___ Trecho da fonte

A hipótese, já circulada como teoria da conspiração, de que Kurt Cobain, lenda americana da banda Nirvana, não se suicidou de fato – como apurado pelas investigações oficiais da época – mas pode ter sido morto, mais uma vez surge.
Foi relançado pelo tablóide britânico Daily Mail com base em pesquisas realizadas por “especialistas privados” em medicina forense, incluindo Brian Burnett: indicado como especialista que já havia trabalhado no caso no passado.
Cobain foi encontrado morto em sua casa em Seattle em 5 de abril de 1994: ele tinha 27 anos, uma idade notoriamente amaldiçoada no mundo do rock. Seu fim prematuro mergulhou no desespero milhares de fãs ao redor do mundo. As autoridades policiais e os médicos do King County Medical Examiner, em Seattle, estabeleceram então que o cantor se suicidou com um tiro, disparado de uma Remington que possuía, já sob o efeito de uma overdose de heroína.
No entanto, a equipa citada pelo Mail põe em causa essas conclusões pela boca da “investigadora independente” Michelle Wilkins, que se apoia no parecer sancionado por Burnett após “três dias” de novas verificações aos documentos disponíveis. Segundo as declarações de Wilkins, a revisão dos resultados da autópsia revelaria a insustentabilidade da tese do suicídio. O estado dos órgãos e dos resíduos do aparelho digestivo seria, na sua opinião, incompatível com o cenário de “uma morte instantânea” como a provocada por um suicídio com tiro na cabeça.

______
___ Excertos dos registros

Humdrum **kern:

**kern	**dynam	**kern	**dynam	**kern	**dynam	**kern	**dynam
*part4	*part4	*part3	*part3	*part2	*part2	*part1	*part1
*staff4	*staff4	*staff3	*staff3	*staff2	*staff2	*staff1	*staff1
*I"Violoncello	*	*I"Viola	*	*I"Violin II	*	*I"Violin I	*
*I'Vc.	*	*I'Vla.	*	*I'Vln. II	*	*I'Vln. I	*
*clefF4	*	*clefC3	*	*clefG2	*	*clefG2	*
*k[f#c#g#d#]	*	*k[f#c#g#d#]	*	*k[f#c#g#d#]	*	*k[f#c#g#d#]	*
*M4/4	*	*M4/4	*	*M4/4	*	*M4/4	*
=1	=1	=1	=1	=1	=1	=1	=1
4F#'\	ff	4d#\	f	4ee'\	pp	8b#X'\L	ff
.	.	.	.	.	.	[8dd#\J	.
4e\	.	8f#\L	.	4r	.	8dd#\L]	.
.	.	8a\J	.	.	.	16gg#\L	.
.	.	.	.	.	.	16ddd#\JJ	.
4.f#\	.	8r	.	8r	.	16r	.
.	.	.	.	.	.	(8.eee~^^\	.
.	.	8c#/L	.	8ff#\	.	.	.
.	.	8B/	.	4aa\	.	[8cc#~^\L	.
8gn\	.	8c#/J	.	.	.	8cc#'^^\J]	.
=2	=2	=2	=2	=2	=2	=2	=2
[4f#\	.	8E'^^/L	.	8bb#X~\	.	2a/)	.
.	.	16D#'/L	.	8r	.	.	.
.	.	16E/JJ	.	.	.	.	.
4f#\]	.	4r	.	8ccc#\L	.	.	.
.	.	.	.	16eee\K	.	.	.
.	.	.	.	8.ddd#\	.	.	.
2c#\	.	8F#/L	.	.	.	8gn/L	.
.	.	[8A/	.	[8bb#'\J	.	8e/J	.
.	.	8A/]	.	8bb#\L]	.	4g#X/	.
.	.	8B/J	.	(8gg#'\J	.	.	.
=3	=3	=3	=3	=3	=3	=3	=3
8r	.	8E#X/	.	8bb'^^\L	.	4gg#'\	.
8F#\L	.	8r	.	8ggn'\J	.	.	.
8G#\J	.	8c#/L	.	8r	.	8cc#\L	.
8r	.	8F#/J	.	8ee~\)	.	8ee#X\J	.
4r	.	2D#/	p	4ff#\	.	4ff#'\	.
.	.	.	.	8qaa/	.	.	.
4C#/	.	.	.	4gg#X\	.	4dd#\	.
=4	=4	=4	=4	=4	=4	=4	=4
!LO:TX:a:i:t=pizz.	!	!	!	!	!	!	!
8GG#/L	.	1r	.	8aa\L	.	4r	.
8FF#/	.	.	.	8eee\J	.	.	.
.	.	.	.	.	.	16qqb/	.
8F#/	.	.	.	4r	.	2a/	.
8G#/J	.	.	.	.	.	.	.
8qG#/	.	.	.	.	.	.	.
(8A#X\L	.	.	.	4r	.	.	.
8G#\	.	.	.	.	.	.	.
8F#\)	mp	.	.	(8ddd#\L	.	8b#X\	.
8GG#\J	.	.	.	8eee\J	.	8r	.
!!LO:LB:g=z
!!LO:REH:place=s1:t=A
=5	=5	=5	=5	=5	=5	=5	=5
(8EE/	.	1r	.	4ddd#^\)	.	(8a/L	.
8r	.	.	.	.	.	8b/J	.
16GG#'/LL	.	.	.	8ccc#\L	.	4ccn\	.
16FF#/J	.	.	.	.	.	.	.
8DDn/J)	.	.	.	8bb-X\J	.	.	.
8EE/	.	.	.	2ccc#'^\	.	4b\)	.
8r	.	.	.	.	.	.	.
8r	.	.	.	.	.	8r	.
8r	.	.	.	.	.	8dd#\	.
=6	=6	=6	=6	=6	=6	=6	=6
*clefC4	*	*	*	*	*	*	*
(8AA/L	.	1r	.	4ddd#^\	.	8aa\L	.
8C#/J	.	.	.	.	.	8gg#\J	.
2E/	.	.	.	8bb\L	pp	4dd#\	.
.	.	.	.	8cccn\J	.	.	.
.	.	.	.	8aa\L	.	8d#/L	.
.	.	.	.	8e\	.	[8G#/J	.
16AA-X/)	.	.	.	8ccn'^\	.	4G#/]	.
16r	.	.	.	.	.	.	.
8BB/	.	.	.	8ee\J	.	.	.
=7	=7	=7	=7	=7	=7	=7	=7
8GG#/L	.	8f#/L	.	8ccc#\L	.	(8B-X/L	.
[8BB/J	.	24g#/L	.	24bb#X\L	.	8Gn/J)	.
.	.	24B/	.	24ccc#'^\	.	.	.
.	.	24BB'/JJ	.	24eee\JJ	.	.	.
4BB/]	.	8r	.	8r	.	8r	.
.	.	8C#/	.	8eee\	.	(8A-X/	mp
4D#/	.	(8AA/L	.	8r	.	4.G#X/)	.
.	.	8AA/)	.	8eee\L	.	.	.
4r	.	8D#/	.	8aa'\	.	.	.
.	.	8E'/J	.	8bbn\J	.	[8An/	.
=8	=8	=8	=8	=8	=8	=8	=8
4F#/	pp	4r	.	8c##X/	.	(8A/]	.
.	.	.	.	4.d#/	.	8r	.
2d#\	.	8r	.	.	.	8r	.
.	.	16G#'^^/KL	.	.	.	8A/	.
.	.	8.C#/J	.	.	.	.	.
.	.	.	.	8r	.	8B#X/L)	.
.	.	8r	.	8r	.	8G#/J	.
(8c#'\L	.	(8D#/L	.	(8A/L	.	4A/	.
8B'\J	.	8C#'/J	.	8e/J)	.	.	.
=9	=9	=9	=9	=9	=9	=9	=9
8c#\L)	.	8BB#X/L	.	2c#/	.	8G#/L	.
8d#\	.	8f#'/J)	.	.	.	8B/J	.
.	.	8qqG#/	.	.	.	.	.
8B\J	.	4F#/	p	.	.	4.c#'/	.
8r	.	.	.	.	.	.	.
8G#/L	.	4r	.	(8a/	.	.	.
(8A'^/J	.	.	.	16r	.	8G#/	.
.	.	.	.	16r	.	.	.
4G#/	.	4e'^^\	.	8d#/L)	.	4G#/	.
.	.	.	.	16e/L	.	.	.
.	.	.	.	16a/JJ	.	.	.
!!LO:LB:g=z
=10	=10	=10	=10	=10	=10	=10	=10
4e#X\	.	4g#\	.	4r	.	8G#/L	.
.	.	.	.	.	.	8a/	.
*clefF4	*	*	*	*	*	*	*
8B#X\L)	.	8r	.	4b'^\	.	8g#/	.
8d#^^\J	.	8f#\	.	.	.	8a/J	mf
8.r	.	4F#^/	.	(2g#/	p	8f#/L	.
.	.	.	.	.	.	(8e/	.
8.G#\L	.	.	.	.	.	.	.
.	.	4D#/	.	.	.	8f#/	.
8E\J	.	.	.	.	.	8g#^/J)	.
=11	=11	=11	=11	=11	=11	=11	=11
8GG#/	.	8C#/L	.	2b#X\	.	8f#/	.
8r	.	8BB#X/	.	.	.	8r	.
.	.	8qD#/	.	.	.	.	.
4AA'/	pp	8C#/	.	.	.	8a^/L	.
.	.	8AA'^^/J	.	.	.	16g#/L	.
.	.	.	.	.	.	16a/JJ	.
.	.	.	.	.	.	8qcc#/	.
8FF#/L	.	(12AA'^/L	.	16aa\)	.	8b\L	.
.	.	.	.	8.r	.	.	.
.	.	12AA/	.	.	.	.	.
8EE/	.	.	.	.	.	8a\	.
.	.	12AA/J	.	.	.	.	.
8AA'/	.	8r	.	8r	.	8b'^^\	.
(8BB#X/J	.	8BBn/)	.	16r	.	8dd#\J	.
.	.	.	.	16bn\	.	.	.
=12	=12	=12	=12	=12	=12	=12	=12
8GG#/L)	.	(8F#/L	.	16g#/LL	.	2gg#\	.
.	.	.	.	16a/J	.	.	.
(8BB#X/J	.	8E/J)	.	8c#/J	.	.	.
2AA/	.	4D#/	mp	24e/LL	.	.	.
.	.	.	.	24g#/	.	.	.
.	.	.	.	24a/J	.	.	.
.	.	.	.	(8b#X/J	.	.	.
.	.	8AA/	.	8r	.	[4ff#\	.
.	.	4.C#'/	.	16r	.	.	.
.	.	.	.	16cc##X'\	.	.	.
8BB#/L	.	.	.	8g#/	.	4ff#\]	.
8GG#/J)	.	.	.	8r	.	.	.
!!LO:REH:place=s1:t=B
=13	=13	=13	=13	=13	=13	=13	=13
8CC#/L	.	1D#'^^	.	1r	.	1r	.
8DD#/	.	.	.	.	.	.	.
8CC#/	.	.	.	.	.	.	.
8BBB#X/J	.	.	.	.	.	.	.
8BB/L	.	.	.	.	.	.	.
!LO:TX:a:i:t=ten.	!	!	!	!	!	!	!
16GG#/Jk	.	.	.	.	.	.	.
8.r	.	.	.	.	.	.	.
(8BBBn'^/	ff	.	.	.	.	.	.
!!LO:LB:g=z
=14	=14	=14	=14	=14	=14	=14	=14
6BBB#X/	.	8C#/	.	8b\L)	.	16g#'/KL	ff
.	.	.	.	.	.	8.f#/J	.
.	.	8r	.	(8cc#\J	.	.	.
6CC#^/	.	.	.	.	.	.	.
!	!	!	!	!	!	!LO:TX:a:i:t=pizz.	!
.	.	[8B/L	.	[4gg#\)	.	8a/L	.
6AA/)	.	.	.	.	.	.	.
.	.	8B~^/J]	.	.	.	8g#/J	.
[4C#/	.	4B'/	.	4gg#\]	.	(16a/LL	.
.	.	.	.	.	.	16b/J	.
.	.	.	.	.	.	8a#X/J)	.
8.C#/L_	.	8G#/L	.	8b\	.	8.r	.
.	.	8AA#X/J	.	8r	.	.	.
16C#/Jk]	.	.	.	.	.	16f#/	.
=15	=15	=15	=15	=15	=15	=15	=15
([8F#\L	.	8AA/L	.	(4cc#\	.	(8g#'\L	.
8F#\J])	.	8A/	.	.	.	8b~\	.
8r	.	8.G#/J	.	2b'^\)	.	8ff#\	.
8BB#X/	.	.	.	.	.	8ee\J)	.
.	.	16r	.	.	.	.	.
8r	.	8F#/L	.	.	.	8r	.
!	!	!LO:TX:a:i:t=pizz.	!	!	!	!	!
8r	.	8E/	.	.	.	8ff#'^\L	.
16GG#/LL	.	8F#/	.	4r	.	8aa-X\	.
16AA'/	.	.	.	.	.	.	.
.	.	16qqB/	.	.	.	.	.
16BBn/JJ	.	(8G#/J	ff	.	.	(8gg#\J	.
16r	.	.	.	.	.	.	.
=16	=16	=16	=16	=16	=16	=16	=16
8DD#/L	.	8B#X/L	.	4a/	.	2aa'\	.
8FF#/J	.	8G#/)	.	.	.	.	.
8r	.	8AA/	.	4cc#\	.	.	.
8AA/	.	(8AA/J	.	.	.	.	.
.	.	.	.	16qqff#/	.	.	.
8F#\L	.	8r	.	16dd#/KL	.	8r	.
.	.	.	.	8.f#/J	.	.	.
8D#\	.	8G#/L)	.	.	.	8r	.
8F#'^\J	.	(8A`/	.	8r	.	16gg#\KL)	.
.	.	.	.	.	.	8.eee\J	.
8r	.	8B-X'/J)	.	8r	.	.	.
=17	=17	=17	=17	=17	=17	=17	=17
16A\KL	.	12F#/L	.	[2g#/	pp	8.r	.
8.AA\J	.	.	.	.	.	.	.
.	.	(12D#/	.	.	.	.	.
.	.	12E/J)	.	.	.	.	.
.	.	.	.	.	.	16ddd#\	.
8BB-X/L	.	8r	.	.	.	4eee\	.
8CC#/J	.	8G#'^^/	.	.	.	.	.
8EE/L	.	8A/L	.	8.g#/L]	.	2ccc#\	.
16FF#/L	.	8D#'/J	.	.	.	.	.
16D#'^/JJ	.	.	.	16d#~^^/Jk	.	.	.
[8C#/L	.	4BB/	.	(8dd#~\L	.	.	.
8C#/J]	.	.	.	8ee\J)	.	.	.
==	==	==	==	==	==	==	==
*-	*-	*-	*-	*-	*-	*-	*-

______

• Lista de tarefas:
1. Diga se cada afirmação concorda com o texto sobre Kurt Cobain, respondendo sim ou não e citando as palavras decisivas do texto. (a) Cobain tinha 27 anos quando foi encontrado morto. (b) A hipótese foi relançada por um jornal americano. (c) Burnett fez novas verificações durante uma semana.
2. Traduza para o inglês, por favor, esta frase do texto sobre Kurt Cobain: "Seu fim prematuro mergulhou no desespero milhares de fãs ao redor do mundo."
3. Dê a continuação do texto sobre Kurt Cobain, começando logo após a última frase apresentada.

• Respostas às tarefas:
1.
(a) Sim: "ele tinha 27 anos"
(b) Não: "Foi relançado pelo tablóide britânico Daily Mail"
(c) Não: "após “três dias” de novas verificações"

2. His untimely end plunged thousands of fans around the world into despair.

3.
Enquanto a necrose “do cérebro e do fígado” sugeriria uma privação gradual de oxigênio. Daí a “verdade” alternativa – ainda a ser confirmada por outras fontes mais distanciadas, oficiais ou não – segundo a qual Kurt Cobain pode ter sido confrontado por um ou mais agressores fantasmas, que o teriam forçado a tomar a droga para o neutralizar e depois atirar nele.
Uma reconstrução bastante cinematográfica, para a qual devemos também levantar a hipótese de que o suposto assassino, movido por não se sabe qual motivo, teve então que criar uma encenação: colocar a arma na mão do músico para simular o gesto suicida e forjar a mensagem de despedida encontrada na sala.